- **ESERCIZIO ASSEGNATO A**
Elenca tutte le righe che contengono la stringa "disambiguationData".
- **ESERCIZIO ASSEGNATO B**
Scrivi il seguito del testo sulla critica letteraria in Italia, a partire dopo la sua ultima frase.

- **TESTO**
Un terzo tipo di volume libero, che ha per scopo sè stesso, l’essai dedicato a una questione o a una figura, il vero e proprio libro di critica insomma, manca in Italia; e i tentativi che ne abbiamo sono rimasti per lo più un titolo di collezione1 e un programma degli editori, i libri non son venuti fuori.
Questo non importerebbe molto tuttavia; perchè si sa che le più belle originali consistenti opere di critica son nate proprio dalla raccolta di articoli e dalla pubblicazione di corsi scolastici; a partire dai Lundis e dai Saggi critici fino alla Storia del Giorno; ma bisognava notare la particolarità, per la cronaca.

- **DATI FORNITI**
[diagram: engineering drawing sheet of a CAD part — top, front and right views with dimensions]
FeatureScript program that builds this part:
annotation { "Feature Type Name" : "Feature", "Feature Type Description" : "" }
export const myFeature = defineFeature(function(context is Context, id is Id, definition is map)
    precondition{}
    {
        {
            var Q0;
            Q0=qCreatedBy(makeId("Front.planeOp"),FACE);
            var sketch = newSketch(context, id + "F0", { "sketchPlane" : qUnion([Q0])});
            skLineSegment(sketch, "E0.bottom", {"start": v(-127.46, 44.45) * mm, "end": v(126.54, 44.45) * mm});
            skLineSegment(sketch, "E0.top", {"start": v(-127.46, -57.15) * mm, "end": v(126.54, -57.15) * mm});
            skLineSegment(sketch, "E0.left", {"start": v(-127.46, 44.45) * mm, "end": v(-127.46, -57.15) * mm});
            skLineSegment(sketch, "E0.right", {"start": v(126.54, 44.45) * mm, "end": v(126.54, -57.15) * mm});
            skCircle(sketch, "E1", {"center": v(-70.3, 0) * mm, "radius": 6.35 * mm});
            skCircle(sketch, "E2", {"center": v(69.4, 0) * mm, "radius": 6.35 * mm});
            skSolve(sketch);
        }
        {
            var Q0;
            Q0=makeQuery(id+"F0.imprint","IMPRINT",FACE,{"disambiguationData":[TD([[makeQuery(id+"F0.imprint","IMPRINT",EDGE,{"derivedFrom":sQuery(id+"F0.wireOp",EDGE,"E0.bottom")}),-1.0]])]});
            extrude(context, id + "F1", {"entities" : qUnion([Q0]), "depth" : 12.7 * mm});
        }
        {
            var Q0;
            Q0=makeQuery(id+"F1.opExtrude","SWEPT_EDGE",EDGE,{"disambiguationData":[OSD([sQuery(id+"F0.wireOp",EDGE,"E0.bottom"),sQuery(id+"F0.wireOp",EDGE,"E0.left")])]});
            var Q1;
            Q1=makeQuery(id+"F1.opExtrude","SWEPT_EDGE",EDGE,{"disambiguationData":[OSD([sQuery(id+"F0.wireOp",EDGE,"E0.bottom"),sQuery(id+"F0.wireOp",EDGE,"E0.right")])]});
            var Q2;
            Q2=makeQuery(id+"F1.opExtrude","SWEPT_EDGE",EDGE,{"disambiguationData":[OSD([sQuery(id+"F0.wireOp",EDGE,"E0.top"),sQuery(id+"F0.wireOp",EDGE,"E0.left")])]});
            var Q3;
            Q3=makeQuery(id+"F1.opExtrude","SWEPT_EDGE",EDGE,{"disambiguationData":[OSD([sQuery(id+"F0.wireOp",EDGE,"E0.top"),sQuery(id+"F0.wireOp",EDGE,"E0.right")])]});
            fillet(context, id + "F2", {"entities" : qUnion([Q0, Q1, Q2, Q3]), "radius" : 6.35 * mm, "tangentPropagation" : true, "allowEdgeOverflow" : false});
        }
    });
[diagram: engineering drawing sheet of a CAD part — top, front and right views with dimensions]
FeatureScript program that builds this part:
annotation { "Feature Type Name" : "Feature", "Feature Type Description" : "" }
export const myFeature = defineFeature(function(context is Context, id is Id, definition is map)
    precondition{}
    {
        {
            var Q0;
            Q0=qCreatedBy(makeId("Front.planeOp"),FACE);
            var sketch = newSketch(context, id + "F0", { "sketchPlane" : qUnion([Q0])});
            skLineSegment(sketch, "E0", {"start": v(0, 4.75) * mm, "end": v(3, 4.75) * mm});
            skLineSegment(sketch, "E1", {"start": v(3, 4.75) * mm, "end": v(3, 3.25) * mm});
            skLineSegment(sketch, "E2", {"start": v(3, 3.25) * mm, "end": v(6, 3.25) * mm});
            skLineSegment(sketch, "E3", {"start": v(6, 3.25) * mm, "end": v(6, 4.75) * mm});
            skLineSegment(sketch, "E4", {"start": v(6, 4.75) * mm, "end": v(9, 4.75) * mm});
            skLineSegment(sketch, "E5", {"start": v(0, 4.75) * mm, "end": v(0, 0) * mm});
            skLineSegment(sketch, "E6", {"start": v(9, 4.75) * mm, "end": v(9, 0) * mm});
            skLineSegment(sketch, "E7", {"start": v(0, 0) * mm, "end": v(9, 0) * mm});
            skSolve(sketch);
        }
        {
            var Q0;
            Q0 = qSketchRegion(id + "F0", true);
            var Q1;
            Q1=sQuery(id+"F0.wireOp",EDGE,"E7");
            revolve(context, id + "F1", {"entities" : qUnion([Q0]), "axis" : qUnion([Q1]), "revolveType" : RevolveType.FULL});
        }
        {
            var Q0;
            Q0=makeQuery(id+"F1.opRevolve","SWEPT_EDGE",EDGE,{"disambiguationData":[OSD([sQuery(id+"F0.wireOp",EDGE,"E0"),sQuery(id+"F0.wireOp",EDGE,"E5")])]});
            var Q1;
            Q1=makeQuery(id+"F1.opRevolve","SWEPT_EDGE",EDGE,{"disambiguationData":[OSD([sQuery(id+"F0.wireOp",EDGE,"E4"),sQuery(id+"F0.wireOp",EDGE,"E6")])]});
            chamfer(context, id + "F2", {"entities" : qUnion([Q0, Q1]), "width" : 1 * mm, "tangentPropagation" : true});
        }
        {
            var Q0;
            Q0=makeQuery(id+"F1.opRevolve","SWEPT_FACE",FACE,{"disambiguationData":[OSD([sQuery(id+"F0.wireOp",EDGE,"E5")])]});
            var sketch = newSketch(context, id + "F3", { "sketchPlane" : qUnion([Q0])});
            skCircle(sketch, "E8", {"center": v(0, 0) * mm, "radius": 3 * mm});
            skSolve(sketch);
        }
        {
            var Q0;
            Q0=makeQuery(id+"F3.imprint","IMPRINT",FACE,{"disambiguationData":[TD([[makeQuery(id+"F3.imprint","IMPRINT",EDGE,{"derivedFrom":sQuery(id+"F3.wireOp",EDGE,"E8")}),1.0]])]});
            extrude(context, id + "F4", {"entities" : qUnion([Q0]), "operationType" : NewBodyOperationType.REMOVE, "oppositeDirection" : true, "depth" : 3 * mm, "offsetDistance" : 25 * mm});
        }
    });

- **RISPOSTA AL COMPITO A**
            Q0=makeQuery(id+"F0.imprint","IMPRINT",FACE,{"disambiguationData":[TD([[makeQuery(id+"F0.imprint","IMPRINT",EDGE,{"derivedFrom":sQuery(id+"F0.wireOp",EDGE,"E0.bottom")}),-1.0]])]});
            Q0=makeQuery(id+"F1.opExtrude","SWEPT_EDGE",EDGE,{"disambiguationData":[OSD([sQuery(id+"F0.wireOp",EDGE,"E0.bottom"),sQuery(id+"F0.wireOp",EDGE,"E0.left")])]});
            Q1=makeQuery(id+"F1.opExtrude","SWEPT_EDGE",EDGE,{"disambiguationData":[OSD([sQuery(id+"F0.wireOp",EDGE,"E0.bottom"),sQuery(id+"F0.wireOp",EDGE,"E0.right")])]});
            Q2=makeQuery(id+"F1.opExtrude","SWEPT_EDGE",EDGE,{"disambiguationData":[OSD([sQuery(id+"F0.wireOp",EDGE,"E0.top"),sQuery(id+"F0.wireOp",EDGE,"E0.left")])]});
            Q3=makeQuery(id+"F1.opExtrude","SWEPT_EDGE",EDGE,{"disambiguationData":[OSD([sQuery(id+"F0.wireOp",EDGE,"E0.top"),sQuery(id+"F0.wireOp",EDGE,"E0.right")])]});
            Q0=makeQuery(id+"F1.opRevolve","SWEPT_EDGE",EDGE,{"disambiguationData":[OSD([sQuery(id+"F0.wireOp",EDGE,"E0"),sQuery(id+"F0.wireOp",EDGE,"E5")])]});
            Q1=makeQuery(id+"F1.opRevolve","SWEPT_EDGE",EDGE,{"disambiguationData":[OSD([sQuery(id+"F0.wireOp",EDGE,"E4"),sQuery(id+"F0.wireOp",EDGE,"E6")])]});
            Q0=makeQuery(id+"F1.opRevolve","SWEPT_FACE",FACE,{"disambiguationData":[OSD([sQuery(id+"F0.wireOp",EDGE,"E5")])]});
            Q0=makeQuery(id+"F3.imprint","IMPRINT",FACE,{"disambiguationData":[TD([[makeQuery(id+"F3.imprint","IMPRINT",EDGE,{"derivedFrom":sQuery(id+"F3.wireOp",EDGE,"E8")}),1.0]])]});

- **RISPOSTA AL COMPITO B**
Piuttosto sarà da rammentare che la divisione non è poi molto recisa. È uno stato di cose oramai vecchio che continua oggi più in apparenza che in sostanza. Ieri, si dice verso il ’70 e l’’80, la distinzione fra i due tipi aveva un significato: in quanto che l’articolo di giornale, fosse causerie con garbo e vivacità letteraria, come la poteva fare un Panzacchi, o pura e semplice recensione, o chiacchierata di dilettante o soffietto d’amico, non aveva niente di comune con la critica, come la faceva D’Ancona o Rajna o il Giornale Storico, secondo quel tipo di pura enumerazione ed esattezza materiale di citazioni, di apparato, e insomma di catalogo, affatto estraneo, fuor che per l’oggetto casuale, alla letteratura e alla critica, intesa come esercizio del giudizio e del gusto (era il tempo in cui estetica voleva dir press’a poco superficialità e dilettantismo; e critica designava soltanto l’erudizione, dal punto di vista dell’onestà piuttosto che dell’intelligenza; meglio ancora di critica si diceva poi «scienza»).
La distinzione era di generi e non di persone; c’è sempre stato dei giornalisti che sono diventati professori, come, poniamo, il Cesareo, e dei solenni eruditi, che scrivevano anche varietà e recensioni spicciole, come il D’Ancona, mostrando nel giornalismo una certa personalità robusta e piacevole, che non appariva nei volumi, o il Renier, conservando nelle varietà moderne la minuzia arida e perdendo la ricca utilità del lavoro sul Giornale.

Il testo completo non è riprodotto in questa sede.